Hello All: Home Shop Machinist magazine has had several model engine plans over the years and in the 90's I built Phil Duclos's Six Cycle Engine from the plans and articles published there.

It has been 10 years or more since I ran this engine and my 6 volt batteries were dead so I used my battery charger as the voltage supply. A little WD40 was added to the gas and a little oil was shot into the cylinder therefore the smoke in the exhaust when the engine was started. The coil and condenser (and battery holder) are in the box. The board the engine is mounted on will turn over and the engine can be stored inside the box for carrying it around without damage.
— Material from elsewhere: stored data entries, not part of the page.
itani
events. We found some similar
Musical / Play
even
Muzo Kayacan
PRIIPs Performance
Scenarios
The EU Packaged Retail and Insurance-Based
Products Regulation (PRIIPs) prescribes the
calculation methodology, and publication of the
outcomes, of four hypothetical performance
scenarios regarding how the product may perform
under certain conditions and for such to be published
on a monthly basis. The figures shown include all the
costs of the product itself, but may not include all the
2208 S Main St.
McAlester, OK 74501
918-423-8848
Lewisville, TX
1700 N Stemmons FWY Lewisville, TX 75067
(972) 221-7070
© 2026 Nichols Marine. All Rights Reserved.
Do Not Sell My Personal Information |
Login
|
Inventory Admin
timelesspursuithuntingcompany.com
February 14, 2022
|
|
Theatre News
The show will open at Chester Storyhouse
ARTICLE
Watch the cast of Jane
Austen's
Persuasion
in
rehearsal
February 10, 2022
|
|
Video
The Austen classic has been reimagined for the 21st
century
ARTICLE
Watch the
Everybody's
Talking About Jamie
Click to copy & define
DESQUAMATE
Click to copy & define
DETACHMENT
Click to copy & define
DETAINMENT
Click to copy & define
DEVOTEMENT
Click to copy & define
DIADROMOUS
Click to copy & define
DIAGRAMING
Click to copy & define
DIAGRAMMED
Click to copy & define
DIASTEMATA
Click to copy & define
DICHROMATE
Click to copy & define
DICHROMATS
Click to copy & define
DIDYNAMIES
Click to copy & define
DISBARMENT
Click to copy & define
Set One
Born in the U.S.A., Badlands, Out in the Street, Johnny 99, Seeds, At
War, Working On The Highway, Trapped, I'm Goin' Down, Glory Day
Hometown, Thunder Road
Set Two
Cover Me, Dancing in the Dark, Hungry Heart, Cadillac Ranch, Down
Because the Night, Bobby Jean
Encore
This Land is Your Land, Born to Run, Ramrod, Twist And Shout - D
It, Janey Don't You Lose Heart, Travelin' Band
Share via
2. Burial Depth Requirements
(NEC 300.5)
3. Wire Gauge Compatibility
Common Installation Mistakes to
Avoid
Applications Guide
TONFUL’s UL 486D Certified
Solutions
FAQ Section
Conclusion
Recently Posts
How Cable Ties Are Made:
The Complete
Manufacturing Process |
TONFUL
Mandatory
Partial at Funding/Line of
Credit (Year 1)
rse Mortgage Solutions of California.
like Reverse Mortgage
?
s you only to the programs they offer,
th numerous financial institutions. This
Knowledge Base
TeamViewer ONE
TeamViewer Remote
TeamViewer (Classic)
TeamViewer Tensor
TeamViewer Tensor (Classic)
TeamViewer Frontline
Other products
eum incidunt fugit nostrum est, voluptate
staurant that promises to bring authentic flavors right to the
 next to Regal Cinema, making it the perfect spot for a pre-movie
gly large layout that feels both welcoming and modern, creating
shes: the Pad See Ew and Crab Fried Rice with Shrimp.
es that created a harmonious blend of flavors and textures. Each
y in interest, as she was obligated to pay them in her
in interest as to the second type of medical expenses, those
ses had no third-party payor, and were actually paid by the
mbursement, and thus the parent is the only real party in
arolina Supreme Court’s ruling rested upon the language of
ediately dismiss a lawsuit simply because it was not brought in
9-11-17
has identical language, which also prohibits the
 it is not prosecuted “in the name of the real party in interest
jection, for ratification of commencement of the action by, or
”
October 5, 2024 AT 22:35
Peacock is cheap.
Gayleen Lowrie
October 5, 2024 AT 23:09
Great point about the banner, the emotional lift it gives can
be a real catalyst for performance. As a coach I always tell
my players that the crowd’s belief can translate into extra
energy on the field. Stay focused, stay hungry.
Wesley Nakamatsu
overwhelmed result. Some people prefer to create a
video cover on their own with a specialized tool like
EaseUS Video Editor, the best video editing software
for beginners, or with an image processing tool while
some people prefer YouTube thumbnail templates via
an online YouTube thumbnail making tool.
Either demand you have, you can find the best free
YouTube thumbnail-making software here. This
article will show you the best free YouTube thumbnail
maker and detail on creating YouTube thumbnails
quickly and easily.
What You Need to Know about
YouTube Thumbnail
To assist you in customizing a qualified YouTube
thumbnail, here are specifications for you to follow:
One of the biggest thrils about building this model was when my son and I got it started we called my Dad and just held the phone near the engine. He was into restoring the full sized antique farm engines, after about 30 seconds I asked him what the noise was. We discussed the engine for a bit, and about 2 months later we took it home with us on vacation and he and I had fun running it.
[youtube=425,350]1yU-_-MXy3k[/youtube] 
I had to open the doors and windows in the house to get it aired out before SWMBO got home.
Thank you for looking-----don


----------



## wareagle (Sep 30, 2008)

Very nice! It runs great! The case you have for it is awesome. Very simple, but very effective.

Thanks for sharing!


----------



## Philjoe5 (Sep 30, 2008)

Very cool Don. Thanks for posting the video :bow:

Cheers,
Phil


----------